Mechanical properties under triaxial compression of coal gangue-fly ash cemented backfill after cured at different temperatures

Abstract

The triaxial mechanical properties of cemented backfill are the key indicators that affect the stability of cemented backfill in underground mining areas, and the high temperature environment in mines has become one of the main factors affecting the mechanical properties of cemented backfill. Understanding the triaxial mechanical properties of cemented backfill in high temperature environments is crucial for the stability of cemented backfill in mining areas. To investigate the effect of temperature on the mechanical characteristics of cemented backfill under triaxial compression, triaxial compression experiments were done on coal gangue-fly ash cemented backfill that had been cured at three temperatures (20 °C, 35 °C, and 50 °C).
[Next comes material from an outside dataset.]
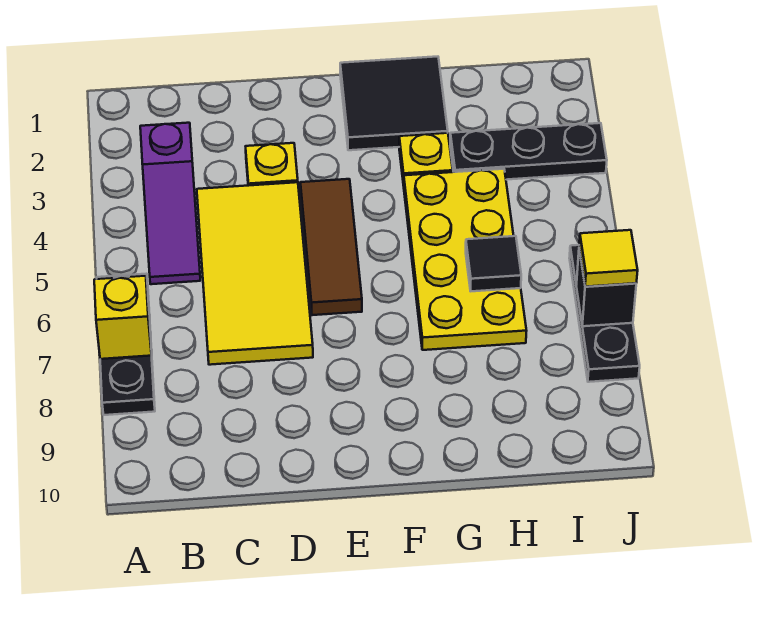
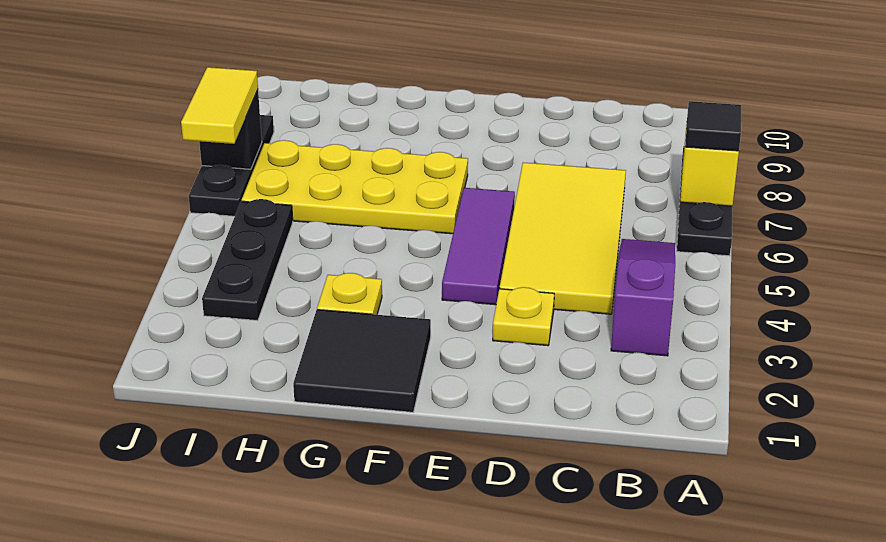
brown tile E4:E6 level 1 -> purple tile E4:E6 level 1
yellow plate G4:H7 level 1 -> yellow plate F6:I7 level 1
black plate H3:J3 level 1 -> black plate I3:I5 level 1
black tile H6 level 2 -> black tile A7 level 3
yellow tile J7 level 3 -> yellow tile J6:J7 level 3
The deviatoric stress-strain curve of cemented backfill under triaxial compression was produced, its deformation parameters, dilatancy, and failure characteristics were investigated, and a more appropriate strength criteria was proposed. The research results indicate that, peak strength and dilatancy stress of cemented backfill under the same confining pressure decrease first and then increase as the curing temperature increases. The failure patterns of cemented backfill under triaxial compression will exhibit layered splitting failure except tension and shear failure since the curing temperature has increased. By comparing it with several other criteria, the Mogi-Coulomb strength criteria was found to be a good reflection of the failure strength properties of cemented backfill cured at different temperatures under triaxial compression. With curing temperature rises, internal friction angle of cemented backfill steadily lowers, while the cohesion first decreases and subsequently increases. The alteration in cohesion is consistent with the peak strength change rule, illustrating that the primary factor influencing peak strength of cemented backfill is cohesion. This study provides a good theoretical reference value for guiding the design of deep mine filling and optimizing the mixture ratio of cemented backfill.